Precision and Recall
Two complementary metrics for classification — precision is "of what I flagged, how much was right"; recall is "of what was actually there, how much did I catch".
In one line
Two complementary classification metrics — precision is “of what I flagged, how much was right” and recall is “of what was actually there, how much did I catch”.
What it actually means
For a binary classifier with predictions and ground truth, you can sort outcomes into true positives, false positives, true negatives, and false negatives. Precision is TP / (TP + FP). Recall is TP / (TP + FN). They trade off against each other: lowering the decision threshold catches more positives (higher recall) but flags more junk (lower precision).

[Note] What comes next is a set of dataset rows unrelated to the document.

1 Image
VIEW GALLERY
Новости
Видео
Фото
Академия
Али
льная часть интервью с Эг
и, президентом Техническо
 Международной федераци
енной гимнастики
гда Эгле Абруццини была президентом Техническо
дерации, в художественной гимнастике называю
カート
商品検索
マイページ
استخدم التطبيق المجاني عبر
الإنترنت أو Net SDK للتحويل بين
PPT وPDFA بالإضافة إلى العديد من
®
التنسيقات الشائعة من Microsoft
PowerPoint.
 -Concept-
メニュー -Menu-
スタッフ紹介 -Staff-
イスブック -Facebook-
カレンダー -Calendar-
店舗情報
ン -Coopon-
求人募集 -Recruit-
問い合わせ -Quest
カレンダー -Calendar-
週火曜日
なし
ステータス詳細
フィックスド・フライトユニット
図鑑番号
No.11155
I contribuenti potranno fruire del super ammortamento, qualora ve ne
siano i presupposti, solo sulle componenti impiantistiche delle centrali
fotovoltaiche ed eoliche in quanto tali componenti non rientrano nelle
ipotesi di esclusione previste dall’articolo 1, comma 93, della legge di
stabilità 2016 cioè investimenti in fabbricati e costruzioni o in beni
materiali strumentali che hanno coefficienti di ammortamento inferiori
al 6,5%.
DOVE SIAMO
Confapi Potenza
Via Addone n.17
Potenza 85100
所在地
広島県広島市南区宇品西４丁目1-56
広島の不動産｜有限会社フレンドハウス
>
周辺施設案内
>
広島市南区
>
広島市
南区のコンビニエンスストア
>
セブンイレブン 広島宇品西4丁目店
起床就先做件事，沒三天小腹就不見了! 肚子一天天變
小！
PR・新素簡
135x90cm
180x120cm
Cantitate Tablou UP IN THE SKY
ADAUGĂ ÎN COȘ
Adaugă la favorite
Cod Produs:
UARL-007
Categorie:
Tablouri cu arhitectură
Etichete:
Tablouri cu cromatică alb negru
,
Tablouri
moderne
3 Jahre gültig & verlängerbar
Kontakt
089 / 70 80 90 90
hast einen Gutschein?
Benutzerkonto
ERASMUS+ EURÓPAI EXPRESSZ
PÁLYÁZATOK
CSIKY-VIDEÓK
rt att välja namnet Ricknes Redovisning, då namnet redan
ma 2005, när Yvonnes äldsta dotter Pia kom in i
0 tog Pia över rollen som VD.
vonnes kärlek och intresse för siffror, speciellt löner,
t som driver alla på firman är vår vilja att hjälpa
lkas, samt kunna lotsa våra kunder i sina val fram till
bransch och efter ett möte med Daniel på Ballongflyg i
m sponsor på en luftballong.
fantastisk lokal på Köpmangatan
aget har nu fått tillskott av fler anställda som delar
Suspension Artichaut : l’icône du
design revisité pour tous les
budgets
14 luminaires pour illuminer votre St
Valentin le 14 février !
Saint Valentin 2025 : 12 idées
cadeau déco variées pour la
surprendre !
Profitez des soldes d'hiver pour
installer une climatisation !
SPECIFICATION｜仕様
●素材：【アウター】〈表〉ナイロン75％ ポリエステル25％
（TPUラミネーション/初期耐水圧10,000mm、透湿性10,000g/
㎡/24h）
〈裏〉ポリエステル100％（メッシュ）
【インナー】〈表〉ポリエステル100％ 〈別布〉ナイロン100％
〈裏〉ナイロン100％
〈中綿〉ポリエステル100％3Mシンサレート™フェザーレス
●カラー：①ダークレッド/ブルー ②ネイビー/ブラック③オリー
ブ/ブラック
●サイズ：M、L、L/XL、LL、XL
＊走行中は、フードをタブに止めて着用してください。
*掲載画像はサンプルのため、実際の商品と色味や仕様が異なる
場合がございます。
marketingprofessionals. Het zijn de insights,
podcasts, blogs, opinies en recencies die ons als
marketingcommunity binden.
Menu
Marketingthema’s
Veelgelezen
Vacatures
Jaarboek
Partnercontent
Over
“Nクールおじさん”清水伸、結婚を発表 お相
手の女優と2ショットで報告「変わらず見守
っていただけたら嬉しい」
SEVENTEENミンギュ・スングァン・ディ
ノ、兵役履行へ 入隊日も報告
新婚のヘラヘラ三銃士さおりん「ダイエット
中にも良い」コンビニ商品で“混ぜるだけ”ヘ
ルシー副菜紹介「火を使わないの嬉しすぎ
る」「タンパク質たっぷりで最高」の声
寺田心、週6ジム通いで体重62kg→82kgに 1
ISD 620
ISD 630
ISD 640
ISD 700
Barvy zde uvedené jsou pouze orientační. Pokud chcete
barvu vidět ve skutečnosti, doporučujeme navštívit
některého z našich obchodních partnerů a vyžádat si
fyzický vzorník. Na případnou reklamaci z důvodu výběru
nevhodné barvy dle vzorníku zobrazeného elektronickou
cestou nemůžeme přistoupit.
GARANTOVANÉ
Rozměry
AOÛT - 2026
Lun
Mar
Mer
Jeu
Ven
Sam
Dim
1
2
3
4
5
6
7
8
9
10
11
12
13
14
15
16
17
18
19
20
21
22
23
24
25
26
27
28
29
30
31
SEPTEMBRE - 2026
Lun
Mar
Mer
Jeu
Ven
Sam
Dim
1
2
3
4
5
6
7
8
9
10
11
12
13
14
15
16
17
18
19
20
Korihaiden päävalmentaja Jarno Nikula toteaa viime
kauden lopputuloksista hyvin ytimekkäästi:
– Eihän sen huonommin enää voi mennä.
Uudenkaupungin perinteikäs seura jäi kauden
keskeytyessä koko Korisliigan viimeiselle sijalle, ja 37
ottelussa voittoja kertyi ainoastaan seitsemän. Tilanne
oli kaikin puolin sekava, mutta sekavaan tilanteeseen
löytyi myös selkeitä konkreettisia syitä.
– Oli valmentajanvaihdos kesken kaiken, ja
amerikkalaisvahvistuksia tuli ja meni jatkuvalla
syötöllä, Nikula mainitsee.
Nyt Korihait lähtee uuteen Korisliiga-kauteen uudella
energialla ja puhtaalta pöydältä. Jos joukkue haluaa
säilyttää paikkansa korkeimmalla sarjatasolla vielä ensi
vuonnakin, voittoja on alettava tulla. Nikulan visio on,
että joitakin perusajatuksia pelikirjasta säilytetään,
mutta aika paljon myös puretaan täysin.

The right balance depends on the cost of each error type — false positives in spam filtering are mildly annoying, false negatives in cancer screening are catastrophic.
Why it matters
Accuracy is misleading on imbalanced data. A 99% accurate fraud detector that flags nothing is “accurate” and useless. Precision and recall tell you what’s actually happening, and they’re how product, legal, and risk teams will phrase requirements: “we need 90% recall at 70% precision”. Get fluent with them.
Example
TP = 70, FP = 30, FN = 20, TN = 880
precision = 70 / (70 + 30) = 0.70
recall = 70 / (70 + 20) = 0.78
You’ll hear it when
- Tuning a classifier threshold for a business requirement.
- Reviewing model cards and confusion matrices.
- Building a content moderation, fraud, or anomaly detection system.
- Evaluating a retriever in a RAG pipeline (recall@k).
- Negotiating SLAs with downstream stakeholders.